Trump is about to sign an asylum ban

On Friday morning, the Trump administration is expected to take the most legally aggressive move it’s made on immigration yet — preventing people who cross the US-Mexico border without papers from getting asylum unless they go through a port of entry, or official border crossing.

Under US law, people who enter the US without papers are legally able to apply for asylumunless they are subject to specific restrictions. This policy would turn that on its head, by adding a restriction that would affect the majority of the 10,000 people a month — most of them Central Americans, and many of them children or families — currently turning themselves in to border agents in hopes of being protected from violence in their home countries.

It will force asylum seekers to choose between having to wait for weeks or longer at overloaded ports of entry — unless they’re prevented by smugglers from coming to a port at all — and risking near-immediate deportation by crossing illegally and turning themselves in to Border Patrol.

The administration has already laid all the groundwork.

The administration is issuing a new regulation that will go into effect immediately when it’s formally published in the Federal Register Friday — an unusually aggressive move that is almost certainly going to be challenged in court by immigration advocates.

Under the new regulation, people who are subject to a presidential immigration proclamation — like the Trump administration’s “travel bans” of 2017 (the last of which was upheld by the Supreme Court in a ruling in June 2018) — will be deemed ineligible for asylum.

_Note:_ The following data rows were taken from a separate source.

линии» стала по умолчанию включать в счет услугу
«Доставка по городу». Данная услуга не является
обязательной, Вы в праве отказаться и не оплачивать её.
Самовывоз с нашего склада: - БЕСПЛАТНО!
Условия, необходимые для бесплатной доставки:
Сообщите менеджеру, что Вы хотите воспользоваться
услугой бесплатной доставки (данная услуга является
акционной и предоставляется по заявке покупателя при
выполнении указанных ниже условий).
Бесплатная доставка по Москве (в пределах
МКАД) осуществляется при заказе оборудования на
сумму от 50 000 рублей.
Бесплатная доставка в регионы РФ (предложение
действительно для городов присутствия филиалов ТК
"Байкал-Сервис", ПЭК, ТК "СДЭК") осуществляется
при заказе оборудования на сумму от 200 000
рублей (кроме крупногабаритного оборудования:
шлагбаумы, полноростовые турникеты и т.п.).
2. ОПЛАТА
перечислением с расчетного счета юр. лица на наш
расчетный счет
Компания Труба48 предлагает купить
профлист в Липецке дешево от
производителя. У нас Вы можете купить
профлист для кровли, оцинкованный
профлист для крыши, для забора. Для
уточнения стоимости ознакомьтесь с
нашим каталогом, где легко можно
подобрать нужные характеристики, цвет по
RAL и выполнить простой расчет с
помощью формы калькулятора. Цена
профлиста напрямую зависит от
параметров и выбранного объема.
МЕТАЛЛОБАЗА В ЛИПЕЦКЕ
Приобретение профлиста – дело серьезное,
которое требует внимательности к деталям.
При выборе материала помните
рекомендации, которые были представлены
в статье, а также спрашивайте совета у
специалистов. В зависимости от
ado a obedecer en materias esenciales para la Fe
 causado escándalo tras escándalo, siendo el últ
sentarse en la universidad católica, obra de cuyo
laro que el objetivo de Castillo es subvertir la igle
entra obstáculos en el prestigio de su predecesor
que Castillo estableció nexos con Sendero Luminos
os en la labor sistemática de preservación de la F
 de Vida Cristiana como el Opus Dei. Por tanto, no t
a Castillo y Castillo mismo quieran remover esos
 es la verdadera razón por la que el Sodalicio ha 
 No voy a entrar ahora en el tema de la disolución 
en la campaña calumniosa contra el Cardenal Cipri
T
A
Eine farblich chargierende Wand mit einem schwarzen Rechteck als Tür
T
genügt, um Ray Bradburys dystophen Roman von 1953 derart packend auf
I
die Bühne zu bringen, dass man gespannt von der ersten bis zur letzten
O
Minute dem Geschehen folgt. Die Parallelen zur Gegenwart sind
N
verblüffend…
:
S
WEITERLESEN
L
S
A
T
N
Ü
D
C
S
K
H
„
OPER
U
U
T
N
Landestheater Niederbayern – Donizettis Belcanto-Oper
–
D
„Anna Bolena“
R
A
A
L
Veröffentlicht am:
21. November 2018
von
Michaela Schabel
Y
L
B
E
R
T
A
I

Then on Friday, Trump is expected to sign just such a proclamation, suspending the entry of all people who cross the US-Mexico border between ports of entry — which is the way most people without papers (including most asylum seekers, children, and families) cross into the US.

People affected by the new policy will still be able to seek humanitarian protection. However, they will be subject to a much higher screening standard to stay in the US and pursue their cases (as opposed to being immediately deported) than asylum seekers currently are. Instead of being held to a standard that 75 percent of people currently pass, they’ll be held to one about 25 percent of people pass.

And even the people who pass that screening will only be eligible for lesser forms of legal status that don’t offer any opportunity to stay in the US permanently.

It’s still not officially clear just how broad the Friday ban will be. If it really is targeting all arrivals between ports of entry at the US-Mexico border, however, the two-part policy change will affect thousands of people currently on their way to the US. A large share of asylum seekers will go from having a very good chance of being able to stay in the US and work legally during the months or years it takes to pursue their asylum claim, to having a very good chance of being summarily deported a few days after their arrival.

What the new asylum policy will change

Here’s how it works right now: Someone who enters the US without papers — either at a port of entry or otherwise — is subject to immediate deportation without a court hearing, unless she says she wants to claim asylum or that she fears persecution in her home country. In those cases, she’s entitled to an interview with an asylum officer.

Generally, if the asylum officer determines that she has a “credible fear” of persecution (in other words, that there’s a significant possibility she’d be persecuted if deported based on her race, nationality, religion, political opinion, or membership in a particular social group), she is allowed to go before an immigration judge in the same court process that unauthorized immigrants arrested while living in the US are entitled to. There, she’s able to make her case for asylum. And in the meantime — since immigration court hearings take months or years — she’s legally able to work and live in the US.

Even if she is being persecuted, she might still be ineligible for asylum — if she has a certain criminal record in the US or her home country, for example. But the judge will wait until the end of the process to make that judgment. If she is ineligible for asylum but still has reason to fear persecution, she can receive a lesser form of protection — called withholding of removal — that allows her to stay in the US but gives her no path to permanent legal status.

Here’s how it would work under the new policy: Someone who enters the US without papers between ports of entry, from Mexico, will still be entitled to an interview with an asylum officer. But if she’s subject to a presidential bar, the asylum officer is required to say that she does not have a credible fear of removal. Instead, he’s supposed to screen her for a reasonablefear of removal — a standard that requires not just a significant possibility of persecution but a determination that persecution is more likely than not.

The “reasonable fear” standard is used only in rare cases under the status quo — for immigrants who’ve already been ordered deported and returned to the US, and immigrants who have committed serious crimes. But the difference in pass rates is striking. In credible fear interviews, about 75 percent of all asylum seekers pass. In reasonable fear interviews, a little more than 25 percent do. Even assuming that many asylum seekers who are currently subject to the credible fear standard would also pass the more stringent one, that’s still thousands of immigrants a month who would end up failing their screening interviews and being summarily deported.

People who do pass the reasonable fear screening would be allowed to go before an immigration judge, just like people who pass the credible fear screening are now. But they still wouldn’t be eligible for asylum — so their only options would be the protections that don’t give you any access to permanent legal status.